When tissue temperature drops below 10oC, anaesthesia develops. Endothelial cells leak plasma and microvascular vasoconstriction occurs.
Crystallisation is not seen while the deeper tissues conduct and radiate heat.
As tissue temperature continues to fall, ice forms extracellularly, causing water to exit from the cell and inducing cellular dehydration, hyperosmolarity, collapse and death.
History
The patient will typically complain of a coldness or firmness affecting the frostbitten area.
They may also note a stinging, burning or numbness and a clumsiness of the distal extremity [9].
Physical examination
The hands and feet are the most commonly affected areas, although the face and shins may also be involved.
Diagnosis
The diagnosis of frostbite is a clinical one, although imaging may help to assess severity.
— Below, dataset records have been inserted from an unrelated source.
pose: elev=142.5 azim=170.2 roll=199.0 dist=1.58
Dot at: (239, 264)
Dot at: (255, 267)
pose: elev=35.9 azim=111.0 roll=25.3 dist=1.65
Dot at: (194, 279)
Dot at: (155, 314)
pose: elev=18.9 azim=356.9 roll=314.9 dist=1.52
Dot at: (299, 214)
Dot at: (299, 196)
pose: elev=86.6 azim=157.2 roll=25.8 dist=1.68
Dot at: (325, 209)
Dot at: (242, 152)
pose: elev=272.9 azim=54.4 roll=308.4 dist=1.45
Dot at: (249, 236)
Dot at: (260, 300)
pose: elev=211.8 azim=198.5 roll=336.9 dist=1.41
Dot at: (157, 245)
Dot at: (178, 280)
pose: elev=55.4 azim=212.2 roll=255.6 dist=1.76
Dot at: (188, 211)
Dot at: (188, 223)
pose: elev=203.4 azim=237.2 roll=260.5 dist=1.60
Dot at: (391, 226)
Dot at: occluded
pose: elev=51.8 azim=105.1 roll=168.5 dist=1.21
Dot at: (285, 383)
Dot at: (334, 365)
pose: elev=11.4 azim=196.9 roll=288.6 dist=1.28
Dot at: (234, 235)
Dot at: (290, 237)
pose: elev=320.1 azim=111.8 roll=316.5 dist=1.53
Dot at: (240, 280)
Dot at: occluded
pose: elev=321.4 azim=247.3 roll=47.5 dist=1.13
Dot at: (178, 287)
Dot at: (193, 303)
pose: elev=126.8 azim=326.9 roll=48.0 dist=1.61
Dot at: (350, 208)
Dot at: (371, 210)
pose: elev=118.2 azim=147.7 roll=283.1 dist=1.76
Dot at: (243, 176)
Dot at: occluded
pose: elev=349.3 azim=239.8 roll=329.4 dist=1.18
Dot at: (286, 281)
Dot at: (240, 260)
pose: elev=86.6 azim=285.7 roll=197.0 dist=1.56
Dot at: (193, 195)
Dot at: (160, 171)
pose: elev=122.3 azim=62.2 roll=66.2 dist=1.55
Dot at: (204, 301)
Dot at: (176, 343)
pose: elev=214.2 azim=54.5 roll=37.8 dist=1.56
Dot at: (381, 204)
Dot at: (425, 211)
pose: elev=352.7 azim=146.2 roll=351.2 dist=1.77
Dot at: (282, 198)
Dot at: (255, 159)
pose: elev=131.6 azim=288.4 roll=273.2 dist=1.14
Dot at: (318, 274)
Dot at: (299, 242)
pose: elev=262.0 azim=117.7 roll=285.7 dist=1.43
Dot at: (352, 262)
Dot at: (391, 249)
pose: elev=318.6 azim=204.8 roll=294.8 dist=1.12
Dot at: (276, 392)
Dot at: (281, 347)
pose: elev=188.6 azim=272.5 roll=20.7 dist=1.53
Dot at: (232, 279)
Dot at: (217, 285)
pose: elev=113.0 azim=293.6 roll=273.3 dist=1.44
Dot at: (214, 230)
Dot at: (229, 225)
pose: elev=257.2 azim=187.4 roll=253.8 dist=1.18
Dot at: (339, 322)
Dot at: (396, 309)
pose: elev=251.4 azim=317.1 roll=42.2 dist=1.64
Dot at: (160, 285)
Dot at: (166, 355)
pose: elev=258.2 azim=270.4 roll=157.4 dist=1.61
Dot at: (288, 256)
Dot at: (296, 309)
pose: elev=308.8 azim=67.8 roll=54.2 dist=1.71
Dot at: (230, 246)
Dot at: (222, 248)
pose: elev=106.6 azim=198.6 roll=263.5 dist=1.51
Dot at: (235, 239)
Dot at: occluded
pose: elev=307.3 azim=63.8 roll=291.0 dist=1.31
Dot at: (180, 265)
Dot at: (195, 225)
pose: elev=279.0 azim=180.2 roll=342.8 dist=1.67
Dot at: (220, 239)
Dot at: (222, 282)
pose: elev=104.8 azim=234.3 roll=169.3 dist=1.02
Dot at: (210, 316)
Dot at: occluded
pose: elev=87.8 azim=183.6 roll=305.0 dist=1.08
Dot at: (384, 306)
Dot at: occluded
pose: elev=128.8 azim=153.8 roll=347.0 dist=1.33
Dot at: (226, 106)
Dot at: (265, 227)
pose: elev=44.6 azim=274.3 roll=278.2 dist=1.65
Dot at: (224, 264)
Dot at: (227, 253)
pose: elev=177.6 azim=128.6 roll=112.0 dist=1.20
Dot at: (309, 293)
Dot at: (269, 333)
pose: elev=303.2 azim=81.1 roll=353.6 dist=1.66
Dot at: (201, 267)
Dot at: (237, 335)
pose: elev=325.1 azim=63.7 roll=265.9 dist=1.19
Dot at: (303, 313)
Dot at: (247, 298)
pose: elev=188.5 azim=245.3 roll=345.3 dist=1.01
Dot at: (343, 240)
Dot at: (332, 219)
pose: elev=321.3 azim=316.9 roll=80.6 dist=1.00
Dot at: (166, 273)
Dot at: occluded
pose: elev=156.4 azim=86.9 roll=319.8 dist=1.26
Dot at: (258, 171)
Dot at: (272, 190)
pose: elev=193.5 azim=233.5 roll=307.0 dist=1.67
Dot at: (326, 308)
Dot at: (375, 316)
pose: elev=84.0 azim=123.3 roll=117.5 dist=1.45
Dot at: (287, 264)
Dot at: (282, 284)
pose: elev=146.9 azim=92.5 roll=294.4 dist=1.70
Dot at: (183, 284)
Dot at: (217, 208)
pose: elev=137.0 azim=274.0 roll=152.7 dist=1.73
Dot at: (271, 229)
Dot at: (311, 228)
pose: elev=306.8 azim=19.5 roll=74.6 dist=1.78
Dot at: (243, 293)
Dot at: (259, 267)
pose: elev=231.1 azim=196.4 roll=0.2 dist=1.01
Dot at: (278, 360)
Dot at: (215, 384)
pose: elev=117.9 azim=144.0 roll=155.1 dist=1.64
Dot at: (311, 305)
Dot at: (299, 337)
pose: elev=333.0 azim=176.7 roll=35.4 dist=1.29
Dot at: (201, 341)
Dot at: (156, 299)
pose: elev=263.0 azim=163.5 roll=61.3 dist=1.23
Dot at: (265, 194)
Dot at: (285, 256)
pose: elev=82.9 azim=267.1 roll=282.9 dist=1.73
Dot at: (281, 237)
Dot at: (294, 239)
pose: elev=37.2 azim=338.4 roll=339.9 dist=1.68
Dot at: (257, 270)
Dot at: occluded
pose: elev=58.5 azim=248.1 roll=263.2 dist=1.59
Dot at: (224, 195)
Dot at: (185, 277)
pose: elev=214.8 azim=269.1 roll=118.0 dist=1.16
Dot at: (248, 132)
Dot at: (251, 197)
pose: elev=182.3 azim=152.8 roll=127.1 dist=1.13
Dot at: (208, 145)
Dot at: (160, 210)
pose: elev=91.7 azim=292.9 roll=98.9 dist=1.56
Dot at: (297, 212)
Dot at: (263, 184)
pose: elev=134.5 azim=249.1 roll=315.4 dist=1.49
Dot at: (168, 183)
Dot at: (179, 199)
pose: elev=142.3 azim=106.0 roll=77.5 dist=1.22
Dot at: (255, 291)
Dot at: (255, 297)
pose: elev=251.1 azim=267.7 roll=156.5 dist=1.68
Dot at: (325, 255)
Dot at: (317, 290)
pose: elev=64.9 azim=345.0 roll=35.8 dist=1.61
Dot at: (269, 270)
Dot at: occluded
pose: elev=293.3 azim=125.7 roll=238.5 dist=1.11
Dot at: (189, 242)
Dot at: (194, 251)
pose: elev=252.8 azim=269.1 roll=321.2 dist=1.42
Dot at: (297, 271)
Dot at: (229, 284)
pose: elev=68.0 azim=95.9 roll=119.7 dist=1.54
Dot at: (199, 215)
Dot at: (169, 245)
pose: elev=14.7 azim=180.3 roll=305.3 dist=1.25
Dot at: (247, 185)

Routine x-ray at presentation and again at 4-10 weeks post-injury may demonstrate specific abnormalities, such as osteomyelitis [10].
The best imaging strategy is scintigraphy. Technetium 99 (Tc-99m) pertechnetate scintigraphy is sensitive and specific for tissue injury.
There is good correlation between scintigraphy findings at 48 hours after injury and ultimate extent of deep-tissue injury [11].
Scintigraphy is also useful in assessing the response of damaged tissue to therapy [12].
Learning bite
Avoid commencing rewarming of the frostbitten extremity unless it is clear that the process will not be interrupted.